Зима теперь была в самой ядреной, бодрой своей поре: январская стужа одевала водосточные трубы искрящимися шапками в соболиных хвостах сосулек. Дворник то и дело ошивался перед подъездом ляпинского особняка, скреб и драил тротуар, но тот всякую ночь умудрялся зарасти заново ледяной коркой, а сверху еще подпустить игольчатого снежного пуха. 
В доме было неспокойно, хотя и горел по вечерам в гостиной большой, мрамором отделанный камин. Чуть только на пунцовой, ледяной заре расплывался в воздухе Мертвого переулка пустотелый гул колоколов Христа Спасителя,  в Марфиных комнатах начиналось шуршанье и шептанье: там обустраивали приданое, хлопотали о постели и платьях – свадьбу должны были играть на Пасху.

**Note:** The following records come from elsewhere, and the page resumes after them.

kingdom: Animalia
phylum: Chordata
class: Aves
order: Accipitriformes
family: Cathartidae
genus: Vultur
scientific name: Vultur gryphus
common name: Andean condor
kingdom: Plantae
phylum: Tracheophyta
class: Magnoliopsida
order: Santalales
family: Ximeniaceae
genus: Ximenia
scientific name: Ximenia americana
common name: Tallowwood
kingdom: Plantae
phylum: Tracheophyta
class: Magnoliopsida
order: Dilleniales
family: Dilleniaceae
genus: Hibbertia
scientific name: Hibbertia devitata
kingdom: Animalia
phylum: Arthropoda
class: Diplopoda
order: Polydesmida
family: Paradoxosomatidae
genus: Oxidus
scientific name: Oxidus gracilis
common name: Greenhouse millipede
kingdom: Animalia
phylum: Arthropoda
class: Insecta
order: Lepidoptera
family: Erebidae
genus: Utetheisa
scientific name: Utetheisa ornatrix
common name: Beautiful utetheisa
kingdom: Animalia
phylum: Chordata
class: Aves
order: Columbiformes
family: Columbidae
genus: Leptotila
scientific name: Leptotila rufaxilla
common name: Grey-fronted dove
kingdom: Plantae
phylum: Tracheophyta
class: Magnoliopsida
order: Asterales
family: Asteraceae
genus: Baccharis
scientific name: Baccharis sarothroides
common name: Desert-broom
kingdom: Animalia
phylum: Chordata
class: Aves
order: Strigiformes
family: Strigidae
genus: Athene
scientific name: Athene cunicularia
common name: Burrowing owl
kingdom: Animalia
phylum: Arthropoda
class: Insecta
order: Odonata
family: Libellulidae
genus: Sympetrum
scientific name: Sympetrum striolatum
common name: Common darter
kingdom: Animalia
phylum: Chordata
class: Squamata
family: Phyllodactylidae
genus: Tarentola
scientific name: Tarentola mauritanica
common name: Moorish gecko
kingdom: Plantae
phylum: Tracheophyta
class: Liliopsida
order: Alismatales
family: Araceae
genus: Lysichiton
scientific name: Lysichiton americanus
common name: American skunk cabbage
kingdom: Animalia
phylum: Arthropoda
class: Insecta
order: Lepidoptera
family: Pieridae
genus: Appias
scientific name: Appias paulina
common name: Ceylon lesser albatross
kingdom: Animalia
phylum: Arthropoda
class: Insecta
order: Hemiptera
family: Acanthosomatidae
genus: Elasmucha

Никита Андреич, когда можно было, отсиживался дома, в Клуб ехать ему не хотелось. Раза три устраивал он «кутеж» в дорогих ресторанах, бил бутылками зеркала, кормил цыган зернистой икрой и флексбургскими устрицами, выливал за ворот лакеям пиво с патокой, уводил чернооких цыганских грунь в отдельный кабинет, но все это без души, со скукою. Еще в декабре, после визита князя Еленского, он окольными путями пытался вызволить шубу из того дома у Триумфальных ворот. Боялся, что Дарья, как ни стыдлива, а потянет его к ответу за свершенное и шубу эту предъявит доказательством. Но ползли дни да ночи, все было тихо, и Никита Андреич плюнул. «Не будет она себя срамить, на люди с этим лезть», – думал он, а у самого сердце что-то глуховато подвывало, словно пес на могиле. Хотел было погулять с размахом, ан, ничего не вышло. Тоска.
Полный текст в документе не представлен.